ABOUT THIS EXERCISE: Write out every line below again exactly as it stands, skipping each image.

(Items from a dataset)
*** Block opens ***

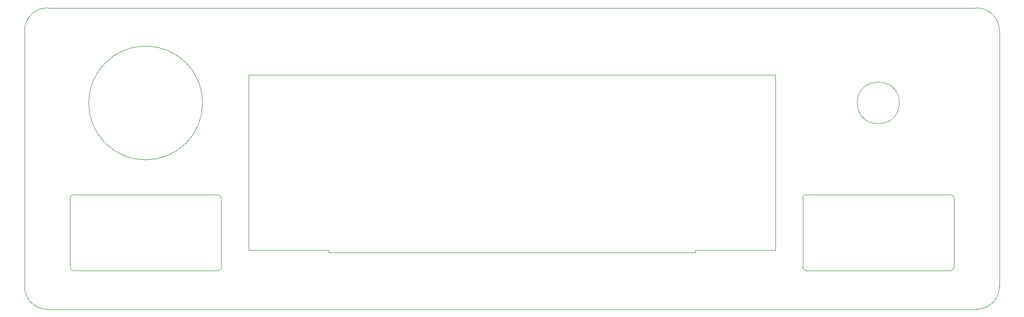
<source format=gbr>
%TF.GenerationSoftware,KiCad,Pcbnew,5.1.9-73d0e3b20d~88~ubuntu18.04.1*%
%TF.CreationDate,2020-12-31T14:05:02+01:00*%
%TF.ProjectId,ss_frontpanel_outer_plate,73735f66-726f-46e7-9470-616e656c5f6f,rev?*%
%TF.SameCoordinates,Original*%
%TF.FileFunction,Profile,NP*%
%FSLAX46Y46*%
G04 Gerber Fmt 4.6, Leading zero omitted, Abs format (unit mm)*
G04 Created by KiCad (PCBNEW 5.1.9-73d0e3b20d~88~ubuntu18.04.1) date 2020-12-31 14:05:02*
%MOMM*%
%LPD*%
G01*
G04 APERTURE LIST*
%TA.AperFunction,Profile*%
%ADD10C,0.050000*%
%TD*%
%TA.AperFunction,Profile*%
%ADD11C,0.120000*%
%TD*%
G04 APERTURE END LIST*
D10*
X71390000Y-48870000D02*
X228610000Y-48870000D01*
X228610000Y-48870000D02*
G75*
G02*
X232500000Y-52760000I0J-3890000D01*
G01*
X232500000Y-52760000D02*
X232500000Y-96110000D01*
X232500000Y-96110000D02*
G75*
G02*
X228610000Y-100000000I-3890000J0D01*
G01*
X228610000Y-100000000D02*
X71390000Y-100000000D01*
X71390000Y-100000000D02*
G75*
G02*
X67500000Y-96110000I0J3890000D01*
G01*
X67500000Y-96110000D02*
X67500000Y-52760000D01*
X67500000Y-52760000D02*
G75*
G02*
X71390000Y-48870000I3890000J0D01*
G01*
D11*
%TO.C,M2*%
X97650000Y-65000000D02*
G75*
G03*
X97650000Y-65000000I-9650000J0D01*
G01*
X75700000Y-93400000D02*
X100300000Y-93400000D01*
X75200000Y-81100000D02*
X75200000Y-92900000D01*
X100300000Y-80600000D02*
X75700000Y-80600000D01*
X100800000Y-92900000D02*
X100800000Y-81100000D01*
X100300000Y-93400000D02*
G75*
G03*
X100800000Y-92900000I0J500000D01*
G01*
X75200000Y-92900000D02*
G75*
G03*
X75700000Y-93400000I500000J0D01*
G01*
X75700000Y-80600000D02*
G75*
G03*
X75200000Y-81100000I0J-500000D01*
G01*
X100800000Y-81100000D02*
G75*
G03*
X100300000Y-80600000I-500000J0D01*
G01*
%TO.C,M1*%
X119000000Y-90400000D02*
X181000000Y-90400000D01*
X181000000Y-90400000D02*
X181000000Y-90000000D01*
X119000000Y-90000000D02*
X119000000Y-90400000D01*
X181000000Y-90000000D02*
X194600000Y-90000000D01*
X194600000Y-90000000D02*
X194600000Y-60200000D01*
X194600000Y-60200000D02*
X105400000Y-60200000D01*
X105400000Y-60200000D02*
X105400000Y-90000000D01*
X105400000Y-90000000D02*
X119000000Y-90000000D01*
%TO.C,M3*%
X215550000Y-65000000D02*
G75*
G03*
X215550000Y-65000000I-3550000J0D01*
G01*
X199700000Y-93400000D02*
X224300000Y-93400000D01*
X199200000Y-81100000D02*
X199200000Y-92900000D01*
X224300000Y-80600000D02*
X199700000Y-80600000D01*
X224800000Y-92900000D02*
X224800000Y-81100000D01*
X224300000Y-93400000D02*
G75*
G03*
X224800000Y-92900000I0J500000D01*
G01*
X199200000Y-92900000D02*
G75*
G03*
X199700000Y-93400000I500000J0D01*
G01*
X199700000Y-80600000D02*
G75*
G03*
X199200000Y-81100000I0J-500000D01*
G01*
X224800000Y-81100000D02*
G75*
G03*
X224300000Y-80600000I-500000J0D01*
G01*
%TD*%
M02*

</source>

*** Block closes ***

SOLUTION TO THIS EXERCISE:
<source format=gbr>
%TF.GenerationSoftware,KiCad,Pcbnew,5.1.9-73d0e3b20d~88~ubuntu18.04.1*%
%TF.CreationDate,2020-12-31T14:05:02+01:00*%
%TF.ProjectId,ss_frontpanel_outer_plate,73735f66-726f-46e7-9470-616e656c5f6f,rev?*%
%TF.SameCoordinates,Original*%
%TF.FileFunction,Profile,NP*%
%FSLAX46Y46*%
G04 Gerber Fmt 4.6, Leading zero omitted, Abs format (unit mm)*
G04 Created by KiCad (PCBNEW 5.1.9-73d0e3b20d~88~ubuntu18.04.1) date 2020-12-31 14:05:02*
%MOMM*%
%LPD*%
G01*
G04 APERTURE LIST*
%TA.AperFunction,Profile*%
%ADD10C,0.050000*%
%TD*%
%TA.AperFunction,Profile*%
%ADD11C,0.120000*%
%TD*%
G04 APERTURE END LIST*
D10*
X71390000Y-48870000D02*
X228610000Y-48870000D01*
X228610000Y-48870000D02*
G75*
G02*
X232500000Y-52760000I0J-3890000D01*
G01*
X232500000Y-52760000D02*
X232500000Y-96110000D01*
X232500000Y-96110000D02*
G75*
G02*
X228610000Y-100000000I-3890000J0D01*
G01*
X228610000Y-100000000D02*
X71390000Y-100000000D01*
X71390000Y-100000000D02*
G75*
G02*
X67500000Y-96110000I0J3890000D01*
G01*
X67500000Y-96110000D02*
X67500000Y-52760000D01*
X67500000Y-52760000D02*
G75*
G02*
X71390000Y-48870000I3890000J0D01*
G01*
D11*
%TO.C,M2*%
X97650000Y-65000000D02*
G75*
G03*
X97650000Y-65000000I-9650000J0D01*
G01*
X75700000Y-93400000D02*
X100300000Y-93400000D01*
X75200000Y-81100000D02*
X75200000Y-92900000D01*
X100300000Y-80600000D02*
X75700000Y-80600000D01*
X100800000Y-92900000D02*
X100800000Y-81100000D01*
X100300000Y-93400000D02*
G75*
G03*
X100800000Y-92900000I0J500000D01*
G01*
X75200000Y-92900000D02*
G75*
G03*
X75700000Y-93400000I500000J0D01*
G01*
X75700000Y-80600000D02*
G75*
G03*
X75200000Y-81100000I0J-500000D01*
G01*
X100800000Y-81100000D02*
G75*
G03*
X100300000Y-80600000I-500000J0D01*
G01*
%TO.C,M1*%
X119000000Y-90400000D02*
X181000000Y-90400000D01*
X181000000Y-90400000D02*
X181000000Y-90000000D01*
X119000000Y-90000000D02*
X119000000Y-90400000D01*
X181000000Y-90000000D02*
X194600000Y-90000000D01*
X194600000Y-90000000D02*
X194600000Y-60200000D01*
X194600000Y-60200000D02*
X105400000Y-60200000D01*
X105400000Y-60200000D02*
X105400000Y-90000000D01*
X105400000Y-90000000D02*
X119000000Y-90000000D01*
%TO.C,M3*%
X215550000Y-65000000D02*
G75*
G03*
X215550000Y-65000000I-3550000J0D01*
G01*
X199700000Y-93400000D02*
X224300000Y-93400000D01*
X199200000Y-81100000D02*
X199200000Y-92900000D01*
X224300000Y-80600000D02*
X199700000Y-80600000D01*
X224800000Y-92900000D02*
X224800000Y-81100000D01*
X224300000Y-93400000D02*
G75*
G03*
X224800000Y-92900000I0J500000D01*
G01*
X199200000Y-92900000D02*
G75*
G03*
X199700000Y-93400000I500000J0D01*
G01*
X199700000Y-80600000D02*
G75*
G03*
X199200000Y-81100000I0J-500000D01*
G01*
X224800000Y-81100000D02*
G75*
G03*
X224300000Y-80600000I-500000J0D01*
G01*
%TD*%
M02*

</source>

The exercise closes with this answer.